Itilekha podder (Iti)
I am Iti, a Data Scientist and AI researcher with 7 years of experience in developing AI-driven frameworks and end-to-end implementable solutions for industrial and healthcare applications. My expertise lies in leveraging artificial intelligence and machine learning to optimize processes, enhance product quality, and deliver innovative, measurable results. I specialize in designing advanced AI frameworks and analytics models in semiconductor manufacturing to improve efficiency and performance. I am equally passionate about healthcare, focusing on creating AI solutions that enhance medical technologies and significantly improve patient care. My research bridges the gap between theoretical AI advancements and real-world industry applications, driving impactful change. With a proven track record of publishing research papers and delivering end-to-end solutions, I excel at tackling complex challenges and translating cutting-edge innovations into practical, actionable results.
Alongside my technical expertise, I also have a passion for business development. With strong communication and writing abilities, I effectively convey complex concepts, facilitating collaboration and project success.
Work experinece
Data Scientist at Robert Bosch Kft., Budapest, Hungary
(12/2019- Present)
I led the development of data-driven solutions for MEMS sensor manufacturing automation, overseeing a project that reduced production time by 28% and improved efficiency. I also worked on other research projects on early fault prediction and root cause analysis caused by thermal drift in gyroscopes. I developed an unsupervised and semi-supervised wafer map clustering solution to enhance quality control processes.
My role also involved active participation in the Design Review Based on Failure Mode (DRBFM) process, effective stakeholder communication and numerous sprint-related activities.
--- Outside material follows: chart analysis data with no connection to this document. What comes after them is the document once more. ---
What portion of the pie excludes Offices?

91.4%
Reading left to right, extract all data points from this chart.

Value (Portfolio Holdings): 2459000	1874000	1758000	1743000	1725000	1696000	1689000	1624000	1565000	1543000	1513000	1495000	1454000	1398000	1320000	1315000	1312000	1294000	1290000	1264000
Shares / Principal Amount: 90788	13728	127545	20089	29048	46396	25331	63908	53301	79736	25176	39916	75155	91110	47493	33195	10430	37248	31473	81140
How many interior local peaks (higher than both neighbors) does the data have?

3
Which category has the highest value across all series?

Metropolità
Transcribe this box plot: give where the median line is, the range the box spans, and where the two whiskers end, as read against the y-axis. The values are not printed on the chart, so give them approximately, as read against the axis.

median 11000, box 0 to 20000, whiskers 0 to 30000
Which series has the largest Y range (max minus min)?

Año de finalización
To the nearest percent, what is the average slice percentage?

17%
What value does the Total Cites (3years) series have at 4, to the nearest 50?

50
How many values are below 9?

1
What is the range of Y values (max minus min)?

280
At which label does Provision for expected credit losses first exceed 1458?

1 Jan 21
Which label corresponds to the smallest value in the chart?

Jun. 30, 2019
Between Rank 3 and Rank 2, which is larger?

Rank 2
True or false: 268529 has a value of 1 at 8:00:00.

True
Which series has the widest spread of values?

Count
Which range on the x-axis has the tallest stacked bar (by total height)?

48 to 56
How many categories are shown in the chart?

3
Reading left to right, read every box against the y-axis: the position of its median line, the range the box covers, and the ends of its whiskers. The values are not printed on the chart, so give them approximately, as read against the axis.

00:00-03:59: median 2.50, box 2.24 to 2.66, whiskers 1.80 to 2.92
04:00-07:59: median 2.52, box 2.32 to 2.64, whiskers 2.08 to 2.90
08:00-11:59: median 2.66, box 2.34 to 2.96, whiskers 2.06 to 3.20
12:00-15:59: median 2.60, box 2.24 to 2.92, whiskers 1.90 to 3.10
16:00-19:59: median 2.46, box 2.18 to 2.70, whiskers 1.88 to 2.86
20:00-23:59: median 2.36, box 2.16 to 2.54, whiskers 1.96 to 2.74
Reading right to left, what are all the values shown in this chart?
I authored several invention reports and recently submitted a patent for a novel optimization technique in sensor manufacturing.
Researcher in Machine Learning for Signal Processing at Spinal Cord Injury & Artificial Intelligence Lab, ETH Zurich, Switzerland
(02/2023- PrEsent)
My work was to develop a robust multimodal sensor fusion algorithm for blood pressure estimation in Spinal Cord Injury (SCI) individuals. My proposed framework involved data collection, feature extraction, algorithm development (CNN, TL), validation and optimization. Ultimately, my work aimed to enhance patient blood pressure monitoring and clinical decision-making for SCI individuals.
Teaching Assistant, Computer Science at Eötvös Loránd University (ELTE), Budapest, Hungary (09/2021- Present)
I have prepared and taught theoretical and practical courses in software technology and business development, supervised multiple data science-related master theses, and designed and taught practical classes in imperative programming. Additionally, I have mentored bachelor's and master's students, providing guidance and support throughout their academic journeys.
Researcher at Ericsson, Hungary research and development centre (02/2019- 08/2019)
This research work encompassed a comparative analysis of detecting objects in real-time using various object detection models (SSD mobile nets, faster rcnn resnet etc.) and diverse environmental setups (LAN, WIFI , 3G connection, GPU, CPU )to assess the network's computational capacity regarding the accuracy, detection frame, and latency.
Education
Double Degree Doctoral Student in data science at Eötvös Loránd University (ELTE), Budapest, Hungary (Minor in innovation and Business Development) (09/2020- Present)
In collaboration with Eötvös Loránd University, Budapest, Hungary, Robert Bosch Kft., Budapest, Hungary and the European Institute of Innovation and Technology (EIT) Digital Doctoral School, my research work aims to develop an efficient method for AI-based solution implementation for industrial optimization especially in semiconductor manufacturing. I received the EIT Doctoral Scholarship (2020-Present). I applied design science research and process management to develop a standardized data mining process model in Data Science, facilitating digital transformation initiatives. This approach enabled the creation of a robust framework for data-driven solutions, optimizing workflows and enhancing the efficiency of data mining operations.
Double degree Master of Science in computer science (Minor in innovation & entrepreneurship): (08/2017- 01/2020) GPA: 4.64
In collaboration with Delft University of Technology (TU Delft), Delft, Netherlands, Budapest University of Technology and Economics (BME), Budapest, Hungary and the European Institute of Innovation and Technology (EIT) Digital Master School.
Double MSc. degree in digital media technology focusing on Autonomous Vehicles and Innovation and Entrepreneurship knowledge. Attended summer schools in Big Data.